Master’s degree In Regulatory Sciences (Johns Hopkins ’22). Over a decade of experience within the healthcare field, leadership positions, promoting clinical operations and treatment plans, overseeing training, billing, and accomplishing expansion within any given position. Project manager, Trials Assistant, Medical Device Auditor, and Site Contract Specialist with years of experience working with Contract Research Organizations (CROs), ensuring that all aspects of the clinical trials are adequately negotiated, collected, and authenticated. Exceptional interpersonal communication skills, proficiency, and ability to appropriately interact with medical staff in varying positions.
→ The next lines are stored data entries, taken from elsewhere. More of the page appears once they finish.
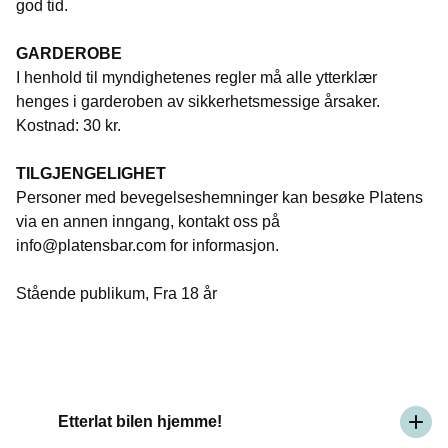
god tid.
GARDEROBE
I henhold til myndighetenes regler må alle ytterklær
henges i garderoben av sikkerhetsmessige årsaker.
Kostnad: 30 kr.
TILGJENGELIGHET
Personer med bevegelseshemninger kan besøke Platens
via en annen inngang, kontakt oss på
info@platensbar.com for informasjon.
Stående publikum, Fra 18 år
Etterlat bilen hjemme!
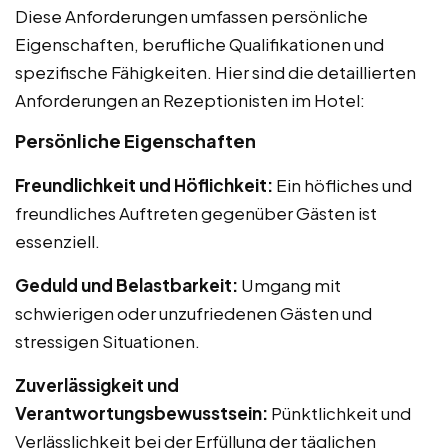
Diese Anforderungen umfassen persönliche
Eigenschaften, berufliche Qualifikationen und
spezifische Fähigkeiten. Hier sind die detaillierten
Anforderungen an Rezeptionisten im Hotel:
Persönliche Eigenschaften
Freundlichkeit und Höflichkeit:
Ein höfliches und
freundliches Auftreten gegenüber Gästen ist
essenziell.
Geduld und Belastbarkeit:
Umgang mit
schwierigen oder unzufriedenen Gästen und
stressigen Situationen.
Zuverlässigkeit und
Verantwortungsbewusstsein:
Pünktlichkeit und
Verlässlichkeit bei der Erfüllung der täglichen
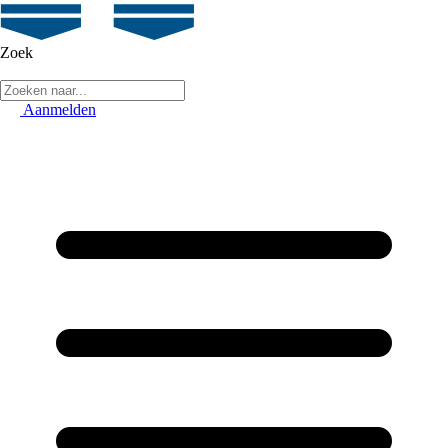
Zoek
Aanmelden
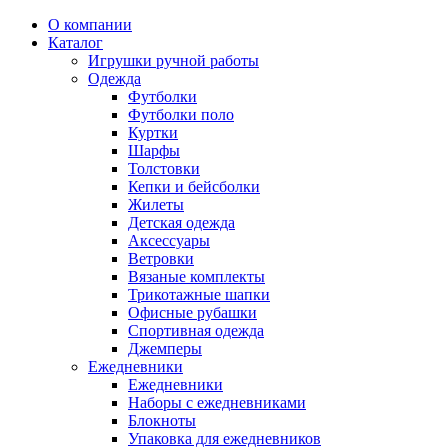
О компании
Каталог
Игрушки ручной работы
Одежда
Футболки
Футболки поло
Куртки
Шарфы
Толстовки
Кепки и бейсболки
Жилеты
Детская одежда
Аксессуары
Ветровки
Вязаные комплекты
Трикотажные шапки
Офисные рубашки
Спортивная одежда
Джемперы
Ежедневники
Ежедневники
Наборы с ежедневниками
Блокноты
Упаковка для ежедневников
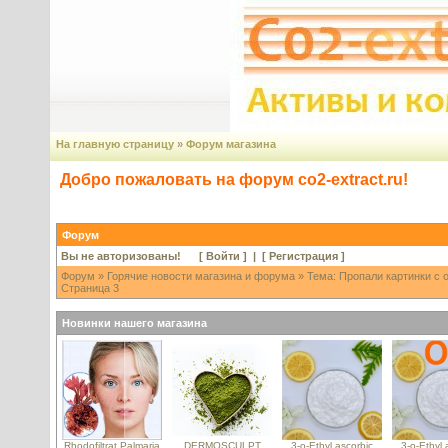
На главную страницу
»
Форум магазина
Добро пожаловать на форум co2-extract.ru!
Форум
Вы не авторизованы! [
Войти
] | [
Регистрация
]
Форум
»
Горячие новости магазина и форума
» Тема: Пропали картинки с 
Страница 3
Новинки нашего магазина
Rhodofiltrat Palmaria
DERMOSCULPT
3-o-Ethyl ascorbic
3-o-Ethyl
Profoundly skilled in Electronic Data Capture (EDC) systems and well versed in FDA regulations and the ICHGCP in conjunction with applicable local and international regulations such as 21 CFR Part 11, Part 820, and ISO 13485. Highly motivated to excel, accomplish goals, remain determined and learn with an open-minded attitude. Elevated level of adaptability and experience with multiple practice management systems, clinic operations and electronic health records. Strong knowledge of the pharmaceutical industry, including an understanding of clinical drug and device development processes and associated documents (SOPs/Guidelines/Work Instructions). Effective and skilled organizational skills, attention to detail, adaptability, and aptitude to thrive in changing environments. Knowledgeable in clinical database applications (EDC, CDASH, SDTM, Medidata Builder, MedDRA & WHODrug Dictionaries, CTMS system, eCaselink etc.) Passionate about adhering to core values and performing at an exceptional level daily.